Generating the grid is simple. There are a couple simple algorithms that you need when executing the player's move, to determine which squares to open up and whether they have lost or won.
Generating the grid
The simplest algorithm is to place all of the mines randomly. (ensure you don't overlap them)
Problem: The player's first click might be a mine.
Improvement: Delay the generation of the grid until the user clicks on the first square, and don't put any mines in that square.
Problem: The player's first click might reveal a non-zero number, and they will be forced to click randomly until something opens up.
Improvement: Don't generate any mines in the (up to) eight squares around the first click, either.
Problem: The player might be forced to guess at some point, making this a sad excuse for a logic puzzle.
Improvement: Run the solver alongside the generator, making sure that the puzzle has a unique solution. This takes some cleverness, and isn't done in most variants.
Another, less common way to resolve ambiguities is to detect when the player knows they are choosing between equally likely possibilities and
collapse the waveform into the position they decided on. I have never seen this in action, but it would be kind of fun.
Playing the game
Besides marking flags, the player can make two kinds of moves to attempt to uncover squares:
Single guess: The player clicks on a square with unknown state and no flag. Reveal the square, see if the player died, and put a number in it. If the square contains a 0, repeat this recursively for all the surrounding squares. This should be in a dedicated function, to separate it from the GUI's event handler, to make the recursion easy, and because it's reused in the multiguess.
Multiguess: The player clicks on a square that is uncovered and known to be safe.
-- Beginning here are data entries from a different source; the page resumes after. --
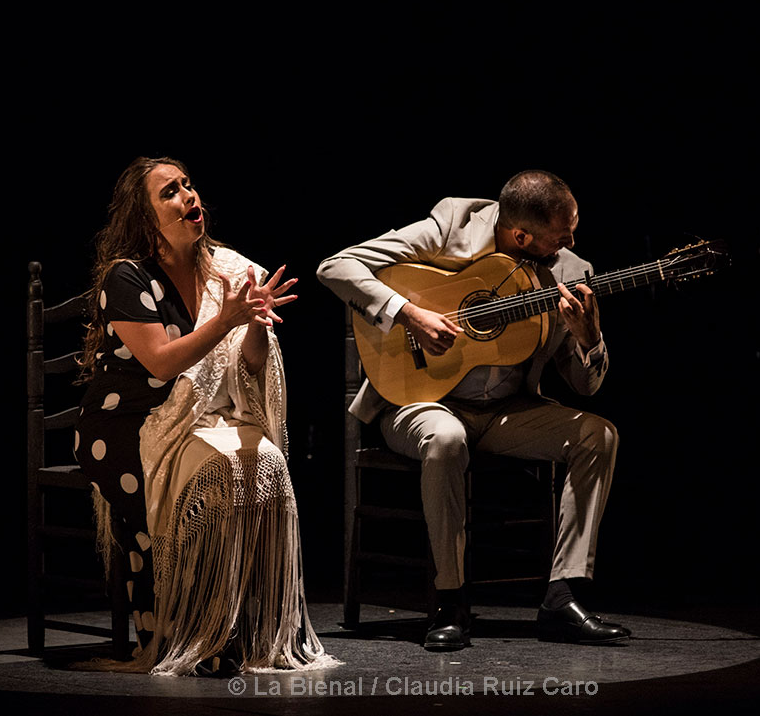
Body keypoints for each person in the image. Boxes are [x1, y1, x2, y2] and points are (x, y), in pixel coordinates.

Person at [316, 169, 629, 651]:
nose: (569, 243)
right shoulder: (452, 226)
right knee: (446, 439)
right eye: (560, 235)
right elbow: (335, 267)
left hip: (507, 413)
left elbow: (586, 386)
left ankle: (563, 595)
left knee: (598, 435)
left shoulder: (569, 271)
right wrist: (411, 315)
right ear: (521, 235)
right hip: (421, 401)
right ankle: (450, 600)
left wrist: (590, 339)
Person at [73, 156, 332, 676]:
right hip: (126, 425)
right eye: (170, 191)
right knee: (213, 476)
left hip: (197, 421)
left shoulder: (226, 272)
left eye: (187, 185)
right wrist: (227, 320)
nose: (188, 195)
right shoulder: (127, 277)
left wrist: (254, 323)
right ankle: (194, 635)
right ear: (145, 219)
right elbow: (161, 362)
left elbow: (248, 368)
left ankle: (252, 630)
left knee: (266, 464)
If the number of flags surrounding equals the number in this square, we open up the unflagged squares using the same procedure as above.
Winning the game
If the number of squares that are covered up is the same as the number of mines, then the player has won, even if they haven't placed a flag on every square.
When the player loses, it is customary to mark any incorrect guesses that they made, the remaining mines, and the mine that they stepped on.
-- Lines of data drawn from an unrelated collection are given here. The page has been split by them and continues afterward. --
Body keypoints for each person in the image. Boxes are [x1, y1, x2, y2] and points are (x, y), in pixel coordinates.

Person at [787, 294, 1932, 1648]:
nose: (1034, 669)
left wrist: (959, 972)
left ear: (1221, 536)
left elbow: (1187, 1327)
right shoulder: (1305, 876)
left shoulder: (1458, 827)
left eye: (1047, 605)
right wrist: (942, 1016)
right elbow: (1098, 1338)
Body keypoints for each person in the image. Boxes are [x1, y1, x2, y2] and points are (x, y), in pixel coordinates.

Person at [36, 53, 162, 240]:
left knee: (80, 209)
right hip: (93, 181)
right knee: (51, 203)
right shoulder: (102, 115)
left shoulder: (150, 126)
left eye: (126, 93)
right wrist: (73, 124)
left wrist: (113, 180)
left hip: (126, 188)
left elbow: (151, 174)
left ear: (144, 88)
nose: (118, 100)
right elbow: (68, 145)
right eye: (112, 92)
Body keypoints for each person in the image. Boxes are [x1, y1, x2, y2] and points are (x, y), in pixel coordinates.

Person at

In a minesweeper game, if we want to think of the game from the OOP point of view, we can consider each region as an object. We will call this object a 'zone', and all of the game zones will be in a container object that we will call the 'board'.
For every zone object, there is a bunch of properties like:
- state: whether it contains a mine or not.
- revealed: if it's revealed, the user has opened the zone.
- marked: whether the user has marked the zone as containing a mine.
- zoneValue: the number written inside the zone representing the number of mines in the surrounding zones.
- xcor: the horizontal position of the zone in the board.
- ycor: the vertical position of the zone in the board.
And that's how we will build the game. there will be a Zone class linked with a zone movie clip in the library, and we will instantiate the amount of zones we need from our main class to make the game board.